Quid de l’élément intentionnel ? « M. Urvoas est un juriste expérimenté », maître de conférences, député, président de la commission des lois de l’Assemblée nationale, il a signé la circulaire de 2016 de politique pénale et, surtout, « il a reconnu avoir connaissance des très nombreux courriers classiquement adressés en son nom, et dont il a été pour partie signataire, à tous les particuliers sollicitant des informations sur des procédures spécifiques, lesquels répondent qu’aucun renseignements précis ne peut être délivré sur les enquêtes en cours ». Il ne pouvait « ignorer ».

Jean-Jacques Urvoas est coupable de violation du secret professionnel. Il encourt un an de prison et 15 000 € d’amende.
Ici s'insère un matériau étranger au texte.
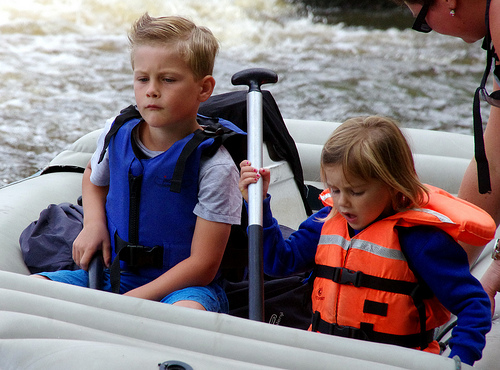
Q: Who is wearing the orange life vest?
A: Girl with blonde hair.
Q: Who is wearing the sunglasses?
A: Woman behind little girl.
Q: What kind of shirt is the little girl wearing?
A: Long sleeved blue shirt.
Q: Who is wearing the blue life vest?
A: Boy with blonde hair.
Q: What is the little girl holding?
A: Black and metal raft device.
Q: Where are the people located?
A: Body of water.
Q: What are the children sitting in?
A: Grey raft.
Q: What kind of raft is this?
A: Grey inflatable.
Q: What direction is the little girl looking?
A: Downward.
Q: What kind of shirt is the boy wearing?
A: Grey short sleeve t-shirt.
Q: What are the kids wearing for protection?
A: Floating vests.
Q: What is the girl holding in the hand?
A: Paddle pole.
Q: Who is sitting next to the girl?
A: A boy.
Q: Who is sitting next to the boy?
A: A girl.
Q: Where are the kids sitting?
A: A raft.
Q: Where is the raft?
A: In the water.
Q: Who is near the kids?
A: A woman.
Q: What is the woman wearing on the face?
A: Sunglasses.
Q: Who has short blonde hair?
A: The boy.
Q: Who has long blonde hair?
A: The girl.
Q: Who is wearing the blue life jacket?
A: Little boy with blonde hair.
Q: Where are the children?
A: Inflatable raft.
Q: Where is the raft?
A: Body of water.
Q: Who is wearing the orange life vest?
A: Little girl with blonde hair.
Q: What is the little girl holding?
A: Metal raft mechanism.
Il faut relever, estime néanmoins la cour, que la divulgation de la FAP n’a pas eu d’effet sur le déroulement de l’enquête. Le procès n’a pas permis de comprendre pourquoi il avait agi de la sorte, la visée électoraliste en vue des législatives n’a pas été démontrée. Par ailleurs, l’action de Jean-Jacques Urvoas a été « unanimement reconnue » et personne ne conteste « son sérieux » et « sa rigueur ». Enfin, sa situation économique – une rémunération de maître de conférences à laquelle il faut retrancher les mensualités d’un emprunt – doit être prise en compte.

Une peine d’un mois de prison avec sursis et 5 000 € d’amende est prononcée. Jean-Jacques Urvoas, presque invisible dans le fauteuil devenu trop grand, est prié de se lever. Jean-Baptiste Parlos lit la condamnation. « L’audience est levée ». L’ancien ministre sort de la salle, seul. Il pourra se pourvoir en cassation.

 

 

 

 

 

Crédit photo © PHILIPPE LOPEZ / AFP

 

Commentaires

Bonjour,

Je vous remercie pour cet article tout à fait éclairant.

Je m'interroge simplement sur le point suivant : vous citez la décision Crim. 8 févr. 1994, n° 89-84.035 en citant le passage suivant "dès lors que la révélation d’une information secrète, par une autorité qui en est dépositaire à raison de sa fonction, est de nature à donner à celle-ci une authenticité et une crédibilité que n’offrent pas les articles de presse".

Or à la relecture de l'arrêt sur Légifrance, cette décision ne comporte ni le mot "presse", ni le mot "secrète".

Je pense qu'il doit y avoir une erreur de référence, mais cette décision m'intéresse, pourriez-vous m'indiquer la bonne décision svp ?

Merci d'avance !

Louis Tandonnet

Bonjour,

La référence de la décision est la bonne. Ce que je cite n'est pas le texte de l'arrêt de la Cour de cassation du 8 février 1994 mais ce qu'a dit la CJR, hier, à propos de cet arrêt.